T.C. İstanbul Anadolu 4. ASLİYE TİCARET MAHKEMESİ
ESAS NO: 2019/404 Esas
KARAR NO: 2019/1185
DAVA : İtirazın İptali (Ticari Satımdan Kaynaklanan)
DAVA TARİHİ : 02/07/2019
KARAR TARİHİ: 17/12/2019
Mahkememizde görülmekte olan İtirazın İptali (Ticari Satımdan Kaynaklanan) davasının yapılan açık yargılaması sonunda,
GEREĞİ DÜŞÜNÜLDÜ:
İDDİA: Davacı vekili dava dilekçesinde özetle; müvekkilinin davalı borçludan alacağının tahsili için — tarihinde İstanbul anadolu —. İcra dairesinde—- esas sayılı dosyası ile takibe başlandığını, ödeme emrinin davalıya —- tarihinde tebliğ edildiğini ve davalının süresinde icra takibine haksız olarak itirazda bulunarak takibi durdurduğunu, itirazın taraflarına tebliğ edilmediğini, davalının taraflar arasında — tarihinde imzalanan alım satım anlaşmasında belirtilen —-TL hizmet bedelini davacıya ödemediğini, sözleşmede, satış esnasında nakden ödeneceği belirtilmişsede davacıya akabinde ödeme yapılacağı söylenerek ödemenin yapılmadığını, davalının ödeme yapıldığını beyan etmişsede ödemeye yönelik herhangi bir dekont veya sözleşmenin icra dosyasına sunulmadığını, davalının haksız ve yersiz olarak yaptığı itirazın iptalini, takibin devamını %20’den aşaı olmamak üzere inkar tazminatına hükmedilmesini talep etmiştir.

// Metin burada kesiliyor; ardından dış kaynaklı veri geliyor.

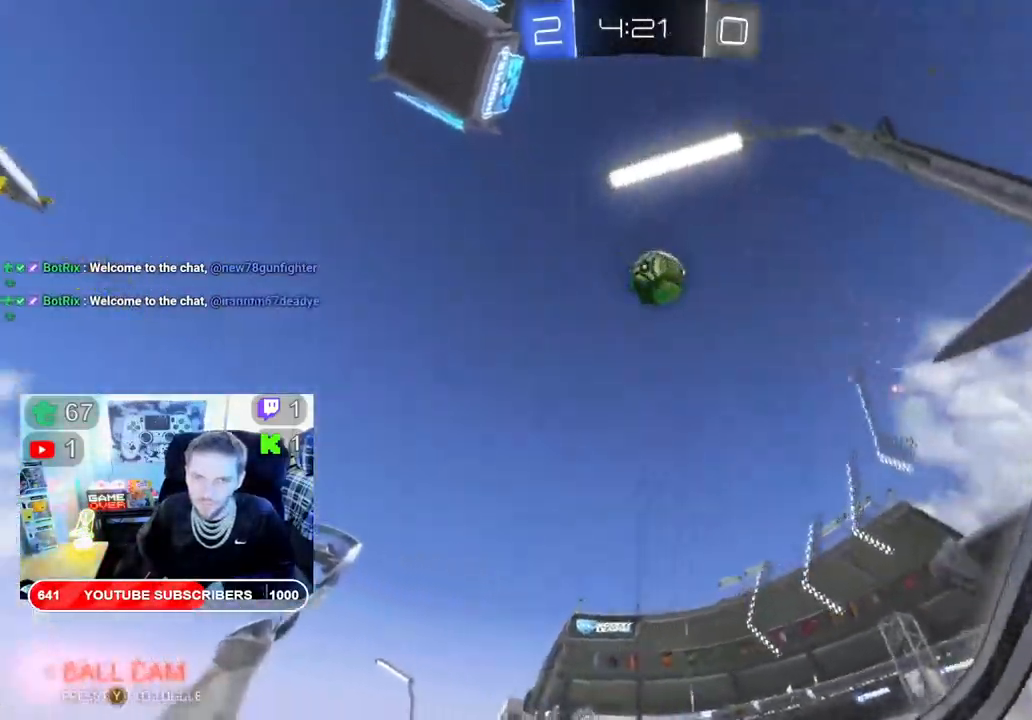
{"buttons": ["R2"], "left_stick": "down-left", "right_stick": "center", "events": []}
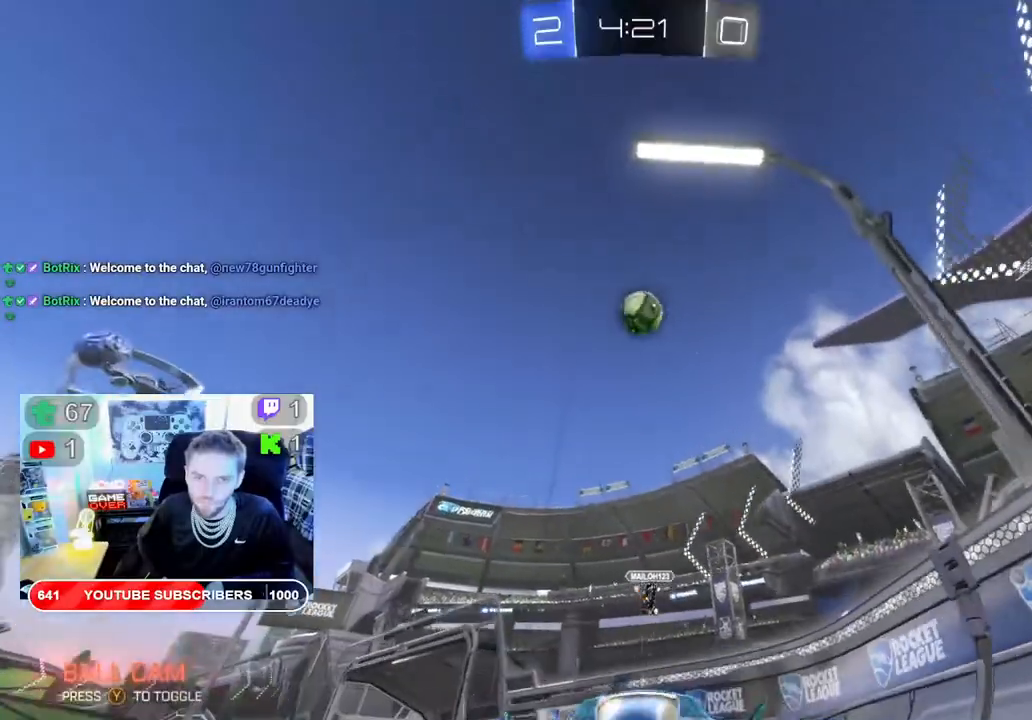
{"buttons": ["X", "R2"], "left_stick": "right", "right_stick": "center", "events": [[133, "left_stick", "center"], [217, "left_stick", "right"], [300, "X", "down"]]}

SAVUNMA: Davalı vekili cevap dilekçesinde özetle; görevli mahkemenin İstanbul Anadolu Tüketici Mahkemeleri olduğunu, her ne kadar davanın açılmasından önce arabuluculuğa başvuru yapılmışsa da bu hususun yanlış olduğunu, arabulucunun dosyayı, kanunun arabuluculuğa uygun olmaması nedeni ile reddi gerektiğini, bunun yerine anlaşmama tutanağının tutmasının hatalı olduğunu, davaya konu gayrimenkul mesken olduğunu müvekkilinin de tacir olmadığını, bu sebeplerle öncelikle görevsizlik kararı verilerek dosyanın görevli İstanbul Anadolu Tüketici Mahkemeleri’ne gönderilmesini talep ettiklerini, Simsarlık sözleşmelerinde 5 yıllık zamanaşımı olduğunu, davaya konu sözleşmenin — tarihli olduğunu, dava konusu alacağın, davanın açıldığı tarihte zamanaşımına uğradığını bu sebeple davanın reddi gerektiğini, davaya Konu – Tarihli Sözleşme Şekil Şartlarını Haiz olmadığını, yok Hükmünde olduğunu, davaya konu alacak simsarlık hizmet bedeline ilişkin olduğunu simsarlık sözleşmelerinin şekil şartına bağlı sözleşmeler olduğunu, yazılı olarak yapılmasının zorunlu olduğunu, davaya konu — tarihli sözleşme ise incelendiğinde sözleşmeni bir simsarlık sözleşmesi olmadığını. Mezkur sözleşme alıcı, satıcı ve davacı tarafından imzalandığını ve adına “Alım Satım Anlaşması” denmiş bir “Gayrimenkul Satış Vaadi Sözleşmesi” olduğunu sözleşmenin içeriğinin incelendiğinde alıcının ve satıcının gayrimenkulü —-TL bedelle almayı ve satmayı kabul ettiğinin, satış ve teslim işlemlerinin ise sözleşmenin imzalanmasından sonra 20 gün içinde yapılmasının taahhüt edildiğinin görüldüğünü, davacının 6 sene evvel alıcı—– tahsil etmiş olduğu hizmet bedelini bu kez de haksız ve hukuka aykırı bir biçimde müvekkilimden talep ettiğini, sözleşmede kendisi tarafından kasten yapılan bir eksikliğe dayandığını, hizmet bedelinden hem alıcının hem satıcının sorumlu olduğu savına dayandığını, durumda alıcı ve satıcı müşterek ve müteselsilen sorumlu olacağını, davanın sadece satıcının taraf olarak gösterilerek açılması yanlış olacağını, davanın davaya konu sözleşmede alıcı olarak görünen —— ihbar edilmesini ve davanın reddine karar verilmesini talep etmiştir.
İNCELEME VE GEREKÇE
Dava, gayrimenkul simsarlığı işlemlerinden kaynaklanan alacağın tahsili için girişilen takibe vaki itirazın iptaline ilişkindir.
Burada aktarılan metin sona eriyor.